_Task description_
Copy every line of the records below word for word, leaving out the pictures.

[Stored data entries]
━━━
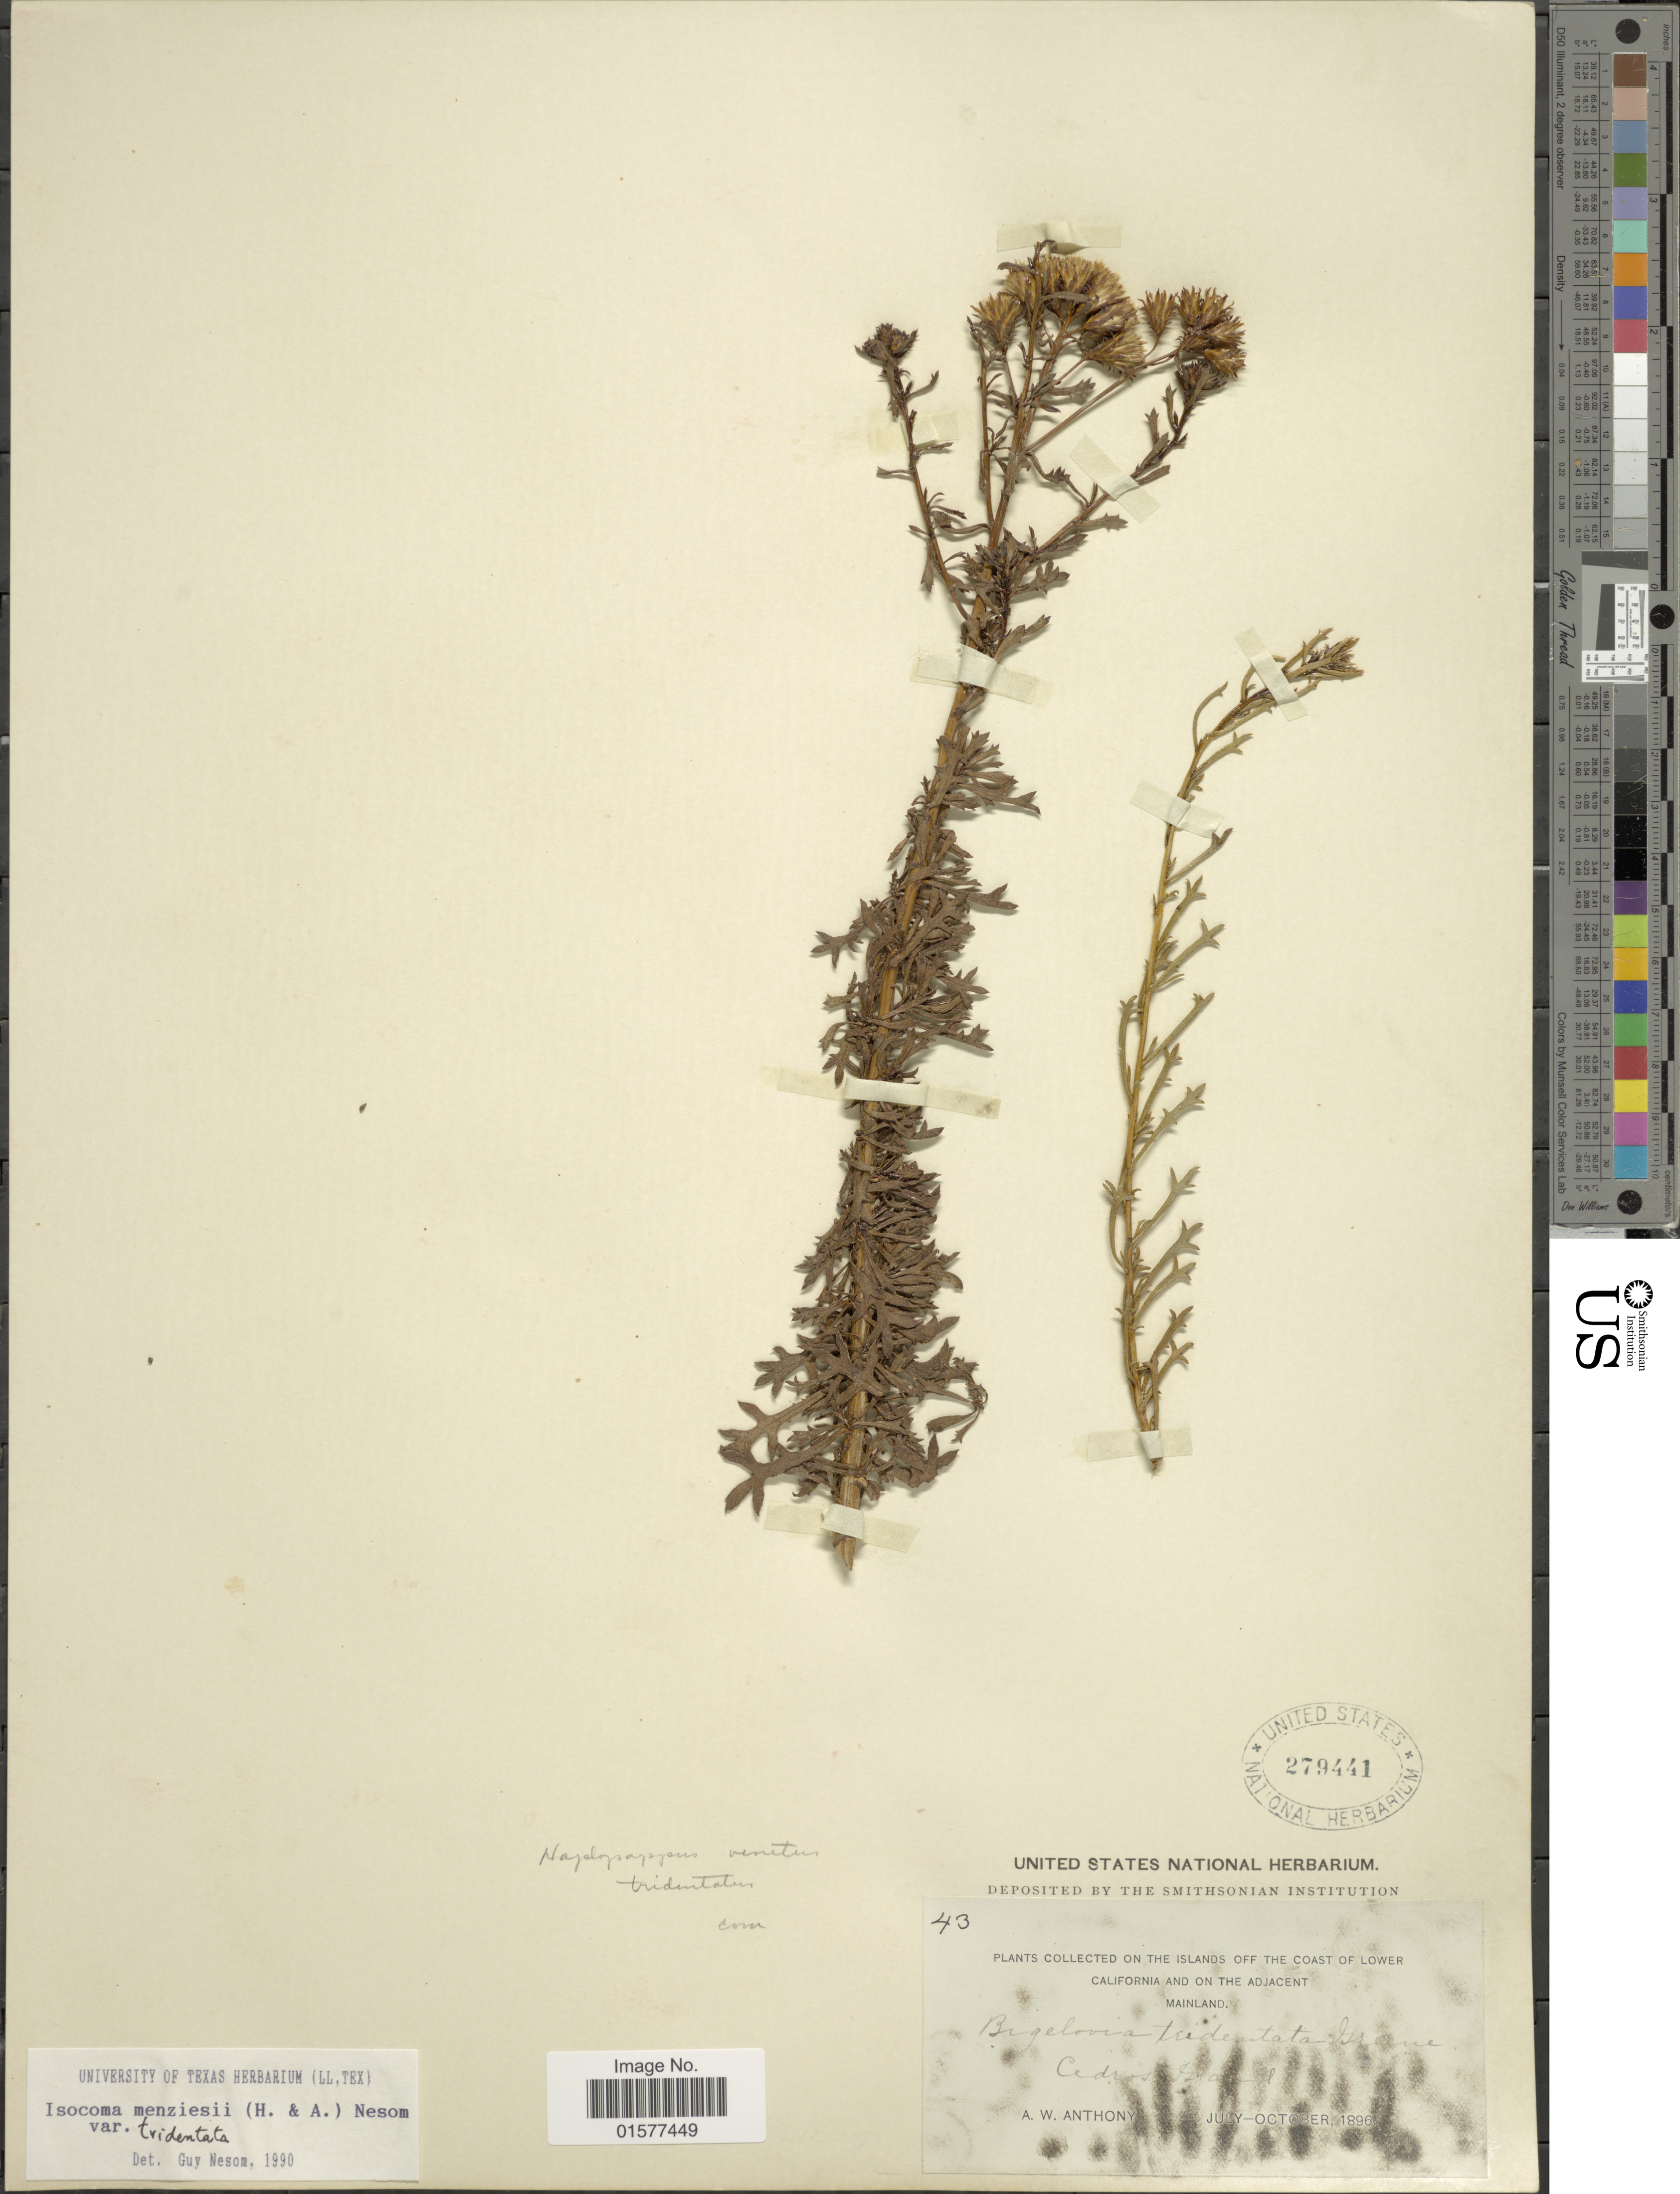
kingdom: Plantae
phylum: Tracheophyta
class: Magnoliopsida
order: Asterales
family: Asteraceae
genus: Isocoma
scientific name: Isocoma menziesii var. tridentata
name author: (Greene) G.L. Nesom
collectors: A. W. Anthony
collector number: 43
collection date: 1896-07/1896-10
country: Mexico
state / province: Baja California Sur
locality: Collected on the Islands off the Coast of Lower California and on the Adjacent Mainland, Cedros Island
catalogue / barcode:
━━━
_Task result_
kingdom: Plantae
phylum: Tracheophyta
class: Magnoliopsida
order: Asterales
family: Asteraceae
genus: Isocoma
scientific name: Isocoma menziesii var. tridentata
name author: (Greene) G.L. Nesom
collectors: A. W. Anthony
collector number: 43
collection date: 1896-07/1896-10
country: Mexico
state / province: Baja California Sur
locality: Collected on the Islands off the Coast of Lower California and on the Adjacent Mainland, Cedros Island
catalogue / barcode:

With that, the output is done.